Anti-nausea and vomit medication could help reduce hospitalization in liver cancer.

Administering an anti-nausea and vomit medication prior to drug eluting bead chemoembolization (DEB TACE) treatments in liver cancer patients could help reduce hospital stay lengths, as well as lowering the risk of complication-related readmission.

DEB TACE delivers chemotherapy locally to the tumor through drug coated beads, restricting the tumor’s blood supply. However, this therapy can result in common side effects such as postembolization syndrome (PES), which can cause pain, nausea, vomiting, and fevers.

“It usually occurs within the first 72 hours after the procedure and then starts to subside after 72 hours,” said principal study investigator Abouelmagd Makramalla, MD. “Standard practice is to hospitalize these patients for 1 to 2 days for observation; however, we wanted to see if adding fosaprepitant to the medication regimen, which prevents nausea and vomiting, prior to DEB TACE treatment would allow for the procedure to be outpatient and prevent hospital readmission for PES.”

Researchers used a database that contained patients from the University of Cincinnati College of Medicine to examine liver cancer patients who had undergone DEB TACE over a 23-month period.
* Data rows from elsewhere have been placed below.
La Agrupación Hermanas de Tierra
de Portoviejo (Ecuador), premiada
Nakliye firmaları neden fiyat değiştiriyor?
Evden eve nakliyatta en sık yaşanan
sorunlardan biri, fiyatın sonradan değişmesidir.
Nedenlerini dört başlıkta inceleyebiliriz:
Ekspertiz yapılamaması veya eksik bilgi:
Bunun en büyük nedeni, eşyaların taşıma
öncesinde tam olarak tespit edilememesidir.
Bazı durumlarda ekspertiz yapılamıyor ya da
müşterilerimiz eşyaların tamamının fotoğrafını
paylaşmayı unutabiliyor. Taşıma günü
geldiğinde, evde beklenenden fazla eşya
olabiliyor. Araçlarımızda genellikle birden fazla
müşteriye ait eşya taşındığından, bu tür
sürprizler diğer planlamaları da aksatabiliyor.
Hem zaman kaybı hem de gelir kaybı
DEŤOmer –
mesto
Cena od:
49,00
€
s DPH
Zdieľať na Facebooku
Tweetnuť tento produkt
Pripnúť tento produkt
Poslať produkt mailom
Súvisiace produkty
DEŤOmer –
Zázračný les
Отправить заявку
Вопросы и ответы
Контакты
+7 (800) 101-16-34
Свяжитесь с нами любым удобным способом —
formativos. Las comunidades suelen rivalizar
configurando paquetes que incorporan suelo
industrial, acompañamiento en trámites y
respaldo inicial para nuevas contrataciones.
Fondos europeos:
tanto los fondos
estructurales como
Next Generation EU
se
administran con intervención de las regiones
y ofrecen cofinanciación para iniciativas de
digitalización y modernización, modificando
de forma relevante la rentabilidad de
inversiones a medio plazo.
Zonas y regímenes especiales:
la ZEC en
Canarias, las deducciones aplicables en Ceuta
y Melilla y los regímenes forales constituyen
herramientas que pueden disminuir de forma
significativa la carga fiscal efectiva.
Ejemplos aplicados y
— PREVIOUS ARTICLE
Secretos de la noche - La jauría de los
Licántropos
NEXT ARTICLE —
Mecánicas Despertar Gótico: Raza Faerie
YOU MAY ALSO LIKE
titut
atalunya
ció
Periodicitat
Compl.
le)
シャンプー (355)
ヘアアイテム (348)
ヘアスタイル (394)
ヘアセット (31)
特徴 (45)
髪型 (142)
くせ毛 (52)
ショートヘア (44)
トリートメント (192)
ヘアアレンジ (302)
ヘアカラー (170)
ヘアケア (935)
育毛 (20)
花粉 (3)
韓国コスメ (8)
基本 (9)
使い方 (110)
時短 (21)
The findings were presented at the World Conference on Interventional Oncology.

A small sample size consisting of 113 consecutive procedures in 71 patients were used. Patients were given premedication with dexamethasone, a steroid, and fosaprepitant.

After the procedure, patients were given anti-nausea medication, as well as painkillers, as needed. Discharge medications included painkillers, an antibiotic, and anti-nausea drugs.

“Of the 113 DEB TACE procedures, only 5 patients (4.4%), were admitted for PES,” Makramalla said.

Makramalla noted that 108 treatments (96.4%) were found to be successful, and did not develop post-procedural PES that required hospitalization.

“These findings suggest that outpatient DEB TACE could be possible with premedication and a low incidence of hospital readmission for PES; this could allow the patient to recover more comfortably in their home and save both the patient and the hospital time and money,” Makramalla said. “We need larger studies to determine if this could become a standard pre-treatment regimen.”